Também acredito que a moral dos jornalista está questionável.

Haaaaaaaaaaaaank!
Caaramba! Você escreve muuuito bem! Aborda os argumentos de forma construtiva e coesa! Sem contar na exposição de ideias que todos seus textos geram.
Parabéns!

Anônimo disse...

Escrever sobre temas como aborto, eutanasia, opção sexual era e ainda é um grande tabu. Causa sempre muitas discussões e conflitos mas acredito que o grande ponto desse artigo não é quem é favorável ou contra aborto.

Não, não temos como provar que as tres crianças morreriam, mas por outro lado também não temos garantias de que sobreviveriam. O estupro não foi escolha da menina (não estamos mais na idade média onde homens são vítimas de mulheres que os seduzem e elas que arquem com as consequencias disso)e por conta disso ela merece ter a vida preservada. Acredito que o custo da vida de outros dois fetos ainda em formação é um preço alto a se pagar, mas essa menina já não teve que sofrer demais? Ser MÃE aos 10 anos de gêmeos tornaria-se inviável.Os médicos estavam seguindo apenas o que era melhor para a criança. As leis davam base para eles agirem e a igreja? Dava apenas sua visão machista e antiquada. Não cabe a padres (que não tem uma formação com cursos de biologia) avaliar que havia capacidade de uma criança por outras duas no mundo e então decidir que os médicos e os pais seriam excomungados. Mais uma vez a igreja se precipita e é extremada.
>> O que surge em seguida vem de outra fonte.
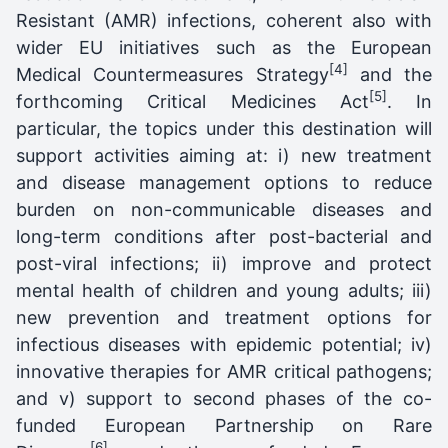
Resistant (AMR) infections, coherent also with
wider EU initiatives such as the European
[4]
Medical Countermeasures Strategy
and the
[5]
forthcoming Critical Medicines Act
. In
particular, the topics under this destination will
support activities aiming at: i) new treatment
and disease management options to reduce
burden on non-communicable diseases and
long-term conditions after post-bacterial and
post-viral infections; ii) improve and protect
mental health of children and young adults; iii)
new prevention and treatment options for
infectious diseases with epidemic potential; iv)
innovative therapies for AMR critical pathogens;
and v) support to second phases of the co-
funded European Partnership on Rare
[6]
Quanto ao estado psciquico do padrasto, nenhum exame ainda provou que ele tenha disturbios. Várias pessoas com disturbio passam a vida toda sem cometer atrocidades assim como muitas pessoas normais chegam antes dos 30 anos já tendo cometido vários delitos. Excomunga-lo ou não também não é ponto. Se resolveria ou não, tanto faz, o que ele podia ter feito de mal a menina, ele já havia feito.

A questão ainda assim não é colocar o representante da igreja como vilão, ele estava apenas "cumprindo ser trabalho"

Acho que a grande sacada é se colocar no lugar desse médico, dessa mãe ou ainda dessa criança.
E VOCE O QUE FARIA?


hank apesar de não concordar com seu ponto de vista, o texto está redijido de uma maneira incontestavelmente bela. Parabéns ;]

Anônimo disse...

adorei os comentarios anteriores. a propósito, quer casar comigo?